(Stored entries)
● ● ● ● ●

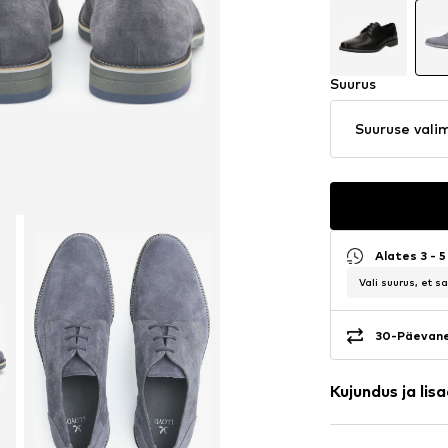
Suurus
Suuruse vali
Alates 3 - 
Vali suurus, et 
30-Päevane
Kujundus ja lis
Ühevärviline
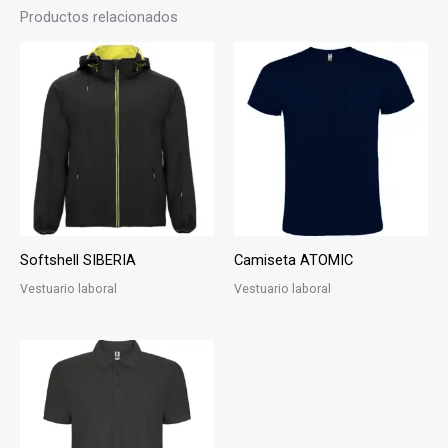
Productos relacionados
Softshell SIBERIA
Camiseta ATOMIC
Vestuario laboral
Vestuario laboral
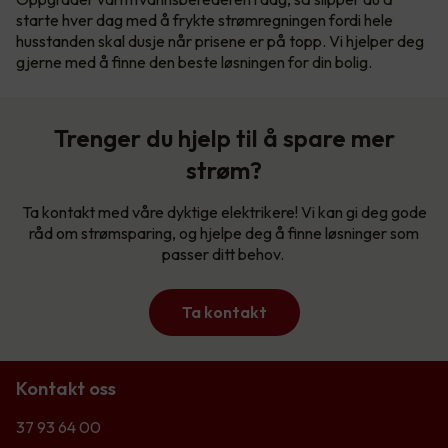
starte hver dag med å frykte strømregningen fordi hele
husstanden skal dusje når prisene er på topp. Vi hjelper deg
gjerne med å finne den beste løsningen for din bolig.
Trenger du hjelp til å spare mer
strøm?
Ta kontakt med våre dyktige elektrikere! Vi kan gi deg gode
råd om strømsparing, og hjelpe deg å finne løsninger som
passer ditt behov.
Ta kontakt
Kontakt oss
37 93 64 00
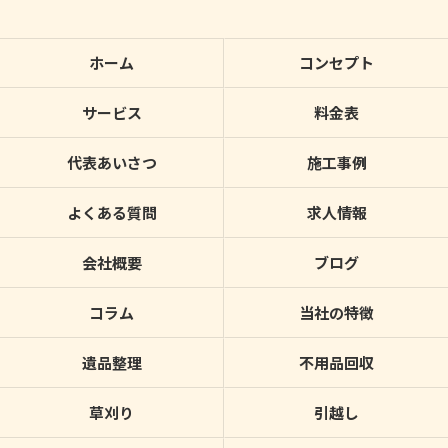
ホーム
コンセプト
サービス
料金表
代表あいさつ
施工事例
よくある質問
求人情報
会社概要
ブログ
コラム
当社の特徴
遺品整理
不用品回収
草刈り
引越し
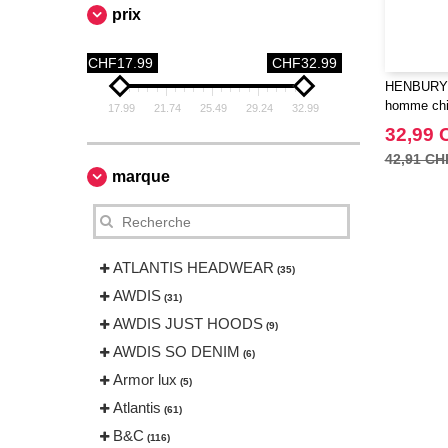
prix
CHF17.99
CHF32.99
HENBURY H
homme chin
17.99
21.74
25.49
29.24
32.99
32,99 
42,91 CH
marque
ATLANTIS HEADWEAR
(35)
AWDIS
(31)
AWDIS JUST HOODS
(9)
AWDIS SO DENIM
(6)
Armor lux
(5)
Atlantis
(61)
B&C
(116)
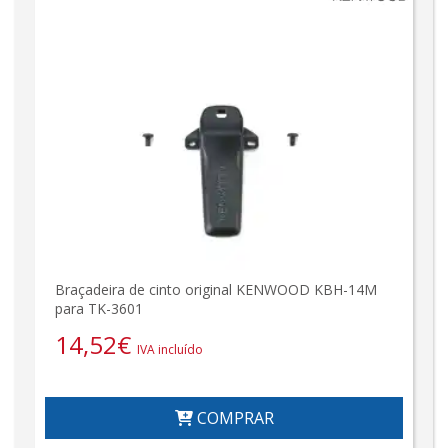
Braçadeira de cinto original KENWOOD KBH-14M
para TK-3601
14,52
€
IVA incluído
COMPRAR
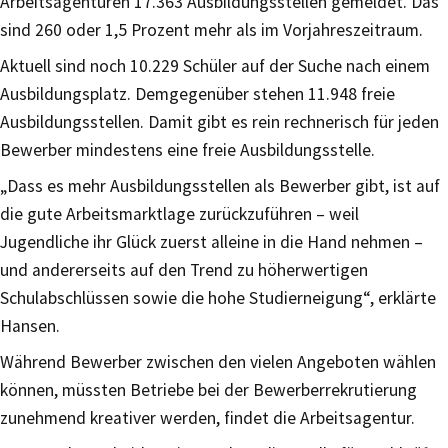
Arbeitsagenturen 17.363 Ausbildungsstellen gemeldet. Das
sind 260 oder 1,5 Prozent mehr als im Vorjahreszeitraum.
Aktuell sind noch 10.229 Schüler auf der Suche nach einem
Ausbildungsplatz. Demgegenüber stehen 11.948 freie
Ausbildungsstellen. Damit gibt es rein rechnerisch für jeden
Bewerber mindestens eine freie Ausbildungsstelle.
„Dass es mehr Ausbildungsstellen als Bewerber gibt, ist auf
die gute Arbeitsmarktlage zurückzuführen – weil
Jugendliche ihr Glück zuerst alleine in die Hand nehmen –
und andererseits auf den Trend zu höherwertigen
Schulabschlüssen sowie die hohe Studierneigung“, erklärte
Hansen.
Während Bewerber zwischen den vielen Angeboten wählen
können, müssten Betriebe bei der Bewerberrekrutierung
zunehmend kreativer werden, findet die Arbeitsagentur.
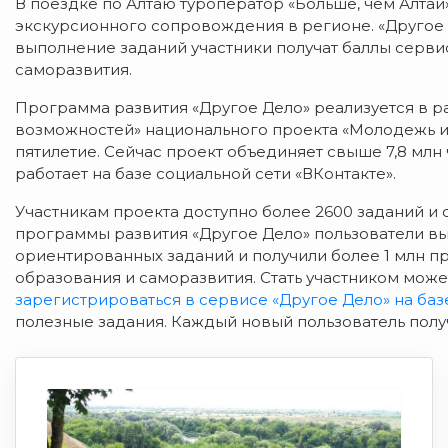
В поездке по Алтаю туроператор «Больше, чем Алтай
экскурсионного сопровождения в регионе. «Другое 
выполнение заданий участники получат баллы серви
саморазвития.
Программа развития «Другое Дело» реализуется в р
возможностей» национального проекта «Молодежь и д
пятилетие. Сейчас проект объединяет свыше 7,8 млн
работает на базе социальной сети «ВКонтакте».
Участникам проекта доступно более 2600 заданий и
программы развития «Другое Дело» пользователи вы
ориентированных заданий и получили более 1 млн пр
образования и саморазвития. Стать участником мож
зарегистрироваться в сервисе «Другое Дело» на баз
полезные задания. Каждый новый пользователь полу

● ● ● ● ●

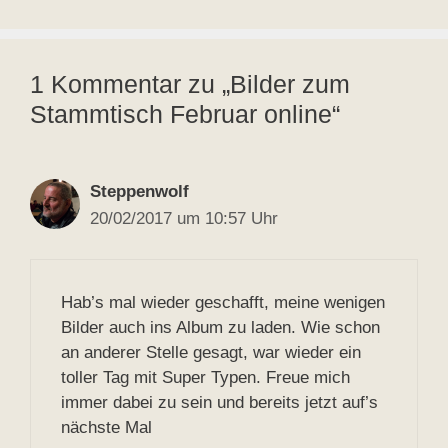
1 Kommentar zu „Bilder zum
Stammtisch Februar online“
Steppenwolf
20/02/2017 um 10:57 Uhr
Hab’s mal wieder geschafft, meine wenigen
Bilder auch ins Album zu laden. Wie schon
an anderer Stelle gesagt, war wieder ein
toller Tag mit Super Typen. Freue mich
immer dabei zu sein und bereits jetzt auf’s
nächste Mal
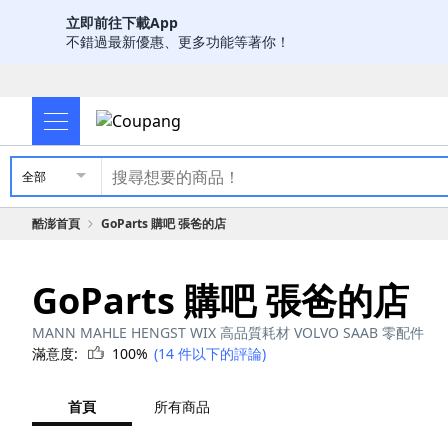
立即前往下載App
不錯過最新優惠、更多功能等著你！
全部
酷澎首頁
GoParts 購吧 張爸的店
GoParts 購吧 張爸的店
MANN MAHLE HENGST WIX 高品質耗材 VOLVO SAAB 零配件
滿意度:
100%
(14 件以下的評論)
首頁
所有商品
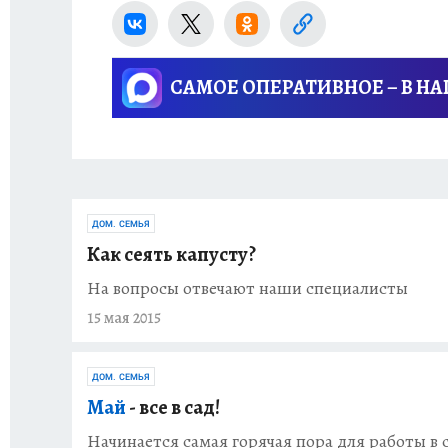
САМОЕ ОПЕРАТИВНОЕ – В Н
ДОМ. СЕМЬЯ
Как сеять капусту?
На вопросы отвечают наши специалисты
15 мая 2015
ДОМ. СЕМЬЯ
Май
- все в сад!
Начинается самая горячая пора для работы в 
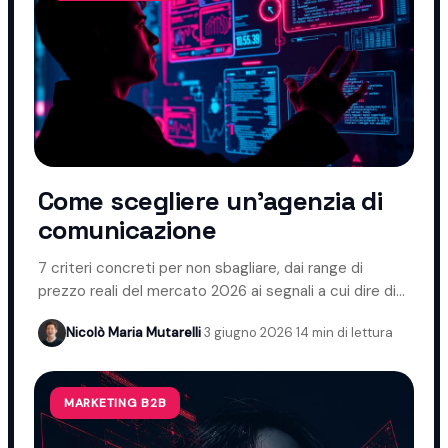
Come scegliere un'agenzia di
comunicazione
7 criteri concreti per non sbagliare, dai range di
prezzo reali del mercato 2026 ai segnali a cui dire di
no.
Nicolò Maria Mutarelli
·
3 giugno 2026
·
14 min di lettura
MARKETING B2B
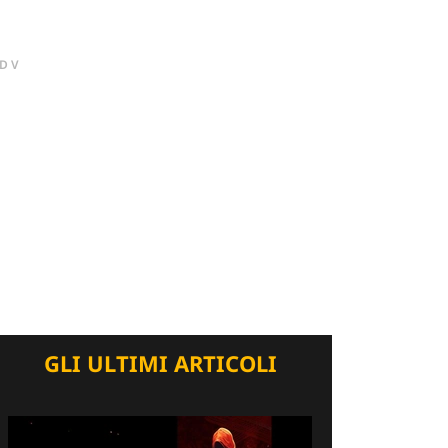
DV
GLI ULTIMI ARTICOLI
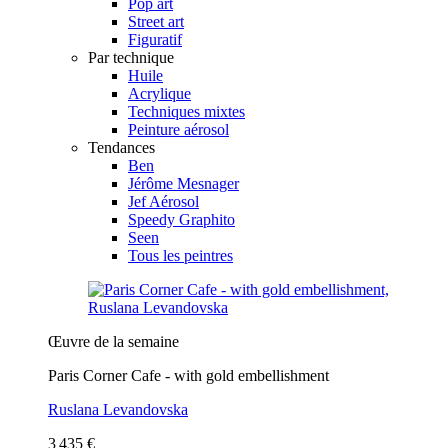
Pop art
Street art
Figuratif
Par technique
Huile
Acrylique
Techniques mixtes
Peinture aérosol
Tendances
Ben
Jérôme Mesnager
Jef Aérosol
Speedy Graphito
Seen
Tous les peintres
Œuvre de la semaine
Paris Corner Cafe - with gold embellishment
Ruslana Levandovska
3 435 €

● ● ● ● ●

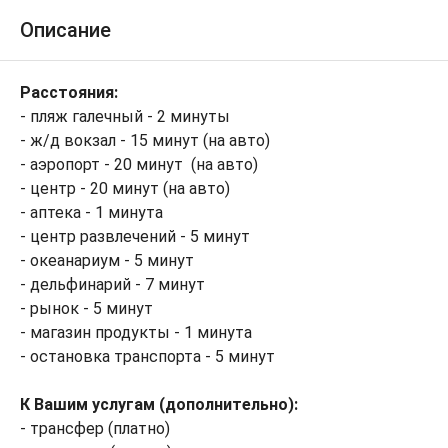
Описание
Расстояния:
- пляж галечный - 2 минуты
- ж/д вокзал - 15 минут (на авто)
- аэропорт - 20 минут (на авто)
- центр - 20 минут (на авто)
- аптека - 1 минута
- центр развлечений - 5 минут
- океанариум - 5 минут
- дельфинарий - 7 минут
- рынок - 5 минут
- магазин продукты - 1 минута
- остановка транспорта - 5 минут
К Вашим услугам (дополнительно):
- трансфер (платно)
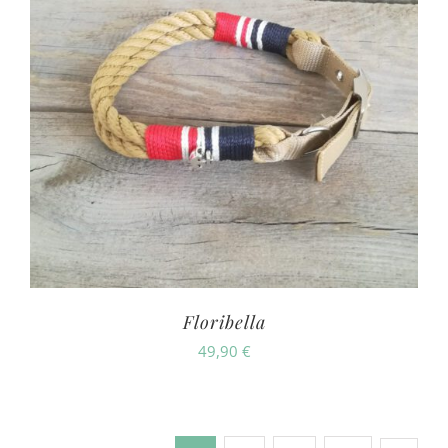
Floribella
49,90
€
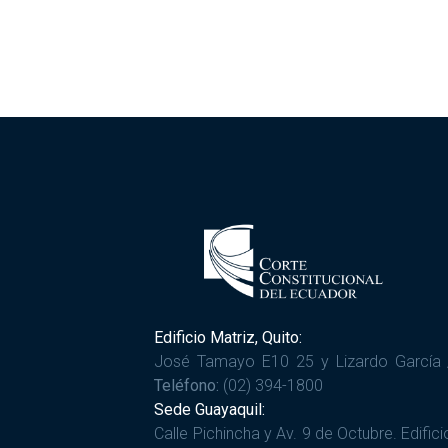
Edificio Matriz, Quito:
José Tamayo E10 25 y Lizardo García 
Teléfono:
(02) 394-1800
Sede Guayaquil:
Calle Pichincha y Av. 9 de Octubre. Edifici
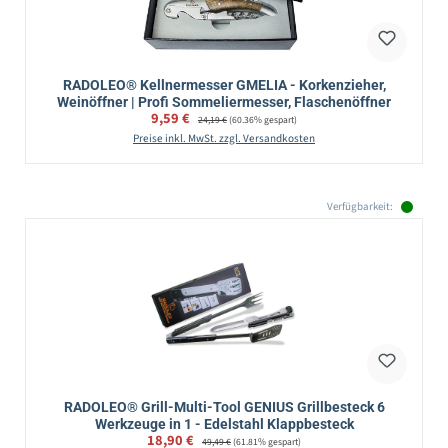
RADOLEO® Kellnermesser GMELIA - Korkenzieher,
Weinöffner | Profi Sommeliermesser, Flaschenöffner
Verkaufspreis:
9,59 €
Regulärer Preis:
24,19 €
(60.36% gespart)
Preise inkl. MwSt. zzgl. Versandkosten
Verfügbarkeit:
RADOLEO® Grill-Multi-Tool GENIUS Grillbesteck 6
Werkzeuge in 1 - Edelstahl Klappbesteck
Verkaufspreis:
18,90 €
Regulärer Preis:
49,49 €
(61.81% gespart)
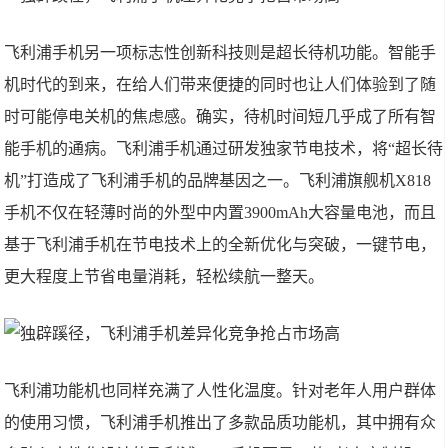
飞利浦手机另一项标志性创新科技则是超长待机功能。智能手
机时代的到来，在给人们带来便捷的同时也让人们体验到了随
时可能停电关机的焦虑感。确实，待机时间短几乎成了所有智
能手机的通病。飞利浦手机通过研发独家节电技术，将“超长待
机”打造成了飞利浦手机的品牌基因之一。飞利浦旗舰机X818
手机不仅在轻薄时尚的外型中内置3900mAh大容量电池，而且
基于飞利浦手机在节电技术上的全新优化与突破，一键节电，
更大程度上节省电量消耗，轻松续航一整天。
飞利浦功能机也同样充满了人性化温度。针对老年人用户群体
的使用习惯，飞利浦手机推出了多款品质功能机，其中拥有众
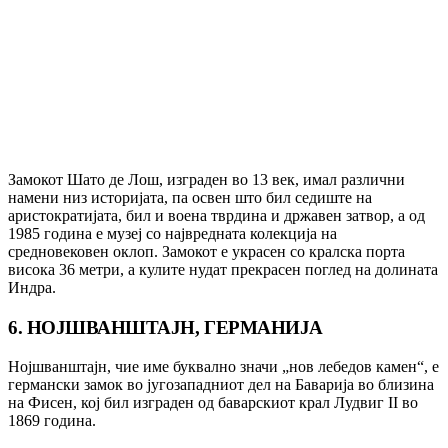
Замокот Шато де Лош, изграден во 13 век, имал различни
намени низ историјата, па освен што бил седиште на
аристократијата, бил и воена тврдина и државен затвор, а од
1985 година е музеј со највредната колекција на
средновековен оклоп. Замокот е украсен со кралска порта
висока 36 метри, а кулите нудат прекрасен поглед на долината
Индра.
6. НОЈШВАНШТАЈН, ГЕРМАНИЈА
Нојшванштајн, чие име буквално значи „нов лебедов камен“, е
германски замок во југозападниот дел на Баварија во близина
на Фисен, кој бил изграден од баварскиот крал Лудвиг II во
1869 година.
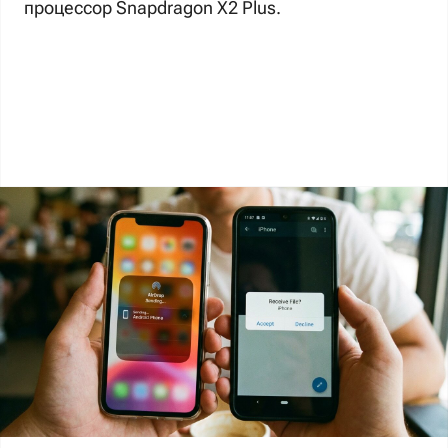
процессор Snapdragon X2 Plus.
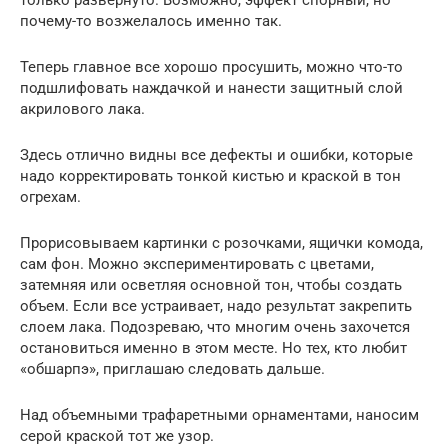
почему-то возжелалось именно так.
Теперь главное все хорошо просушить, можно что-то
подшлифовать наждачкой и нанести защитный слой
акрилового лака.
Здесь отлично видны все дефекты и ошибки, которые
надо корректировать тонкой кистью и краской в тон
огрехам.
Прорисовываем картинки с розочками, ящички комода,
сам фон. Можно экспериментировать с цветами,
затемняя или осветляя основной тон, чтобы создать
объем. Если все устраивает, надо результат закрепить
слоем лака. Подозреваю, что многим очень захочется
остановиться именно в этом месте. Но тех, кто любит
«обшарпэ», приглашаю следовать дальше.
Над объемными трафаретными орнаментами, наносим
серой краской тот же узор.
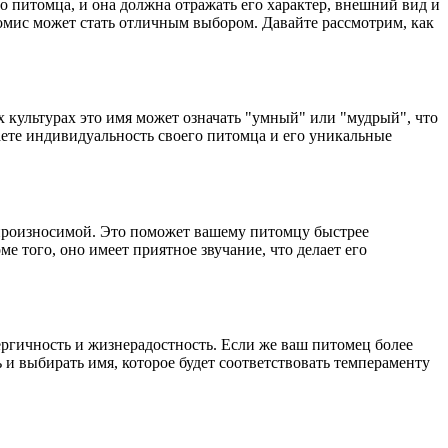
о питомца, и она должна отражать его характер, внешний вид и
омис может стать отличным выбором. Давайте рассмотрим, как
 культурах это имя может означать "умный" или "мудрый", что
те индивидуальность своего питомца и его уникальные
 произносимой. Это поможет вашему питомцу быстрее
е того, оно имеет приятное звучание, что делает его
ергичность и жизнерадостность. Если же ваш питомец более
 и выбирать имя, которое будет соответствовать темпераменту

● ● ● ● ●

Directive
Your answer should consist of the lines above between those holding "Während Bewerber zwischen" and "полезные задания. Каждый", inclusive, reproduced word for word and without pictures.

Written solution
Während Bewerber zwischen den vielen Angeboten wählen
können, müssten Betriebe bei der Bewerberrekrutierung
zunehmend kreativer werden, findet die Arbeitsagentur.
В поездке по Алтаю туроператор «Больше, чем Алтай
экскурсионного сопровождения в регионе. «Другое 
выполнение заданий участники получат баллы серви
саморазвития.
Программа развития «Другое Дело» реализуется в р
возможностей» национального проекта «Молодежь и д
пятилетие. Сейчас проект объединяет свыше 7,8 млн
работает на базе социальной сети «ВКонтакте».
Участникам проекта доступно более 2600 заданий и
программы развития «Другое Дело» пользователи вы
ориентированных заданий и получили более 1 млн пр
образования и саморазвития. Стать участником мож
зарегистрироваться в сервисе «Другое Дело» на баз
полезные задания. Каждый новый пользователь полу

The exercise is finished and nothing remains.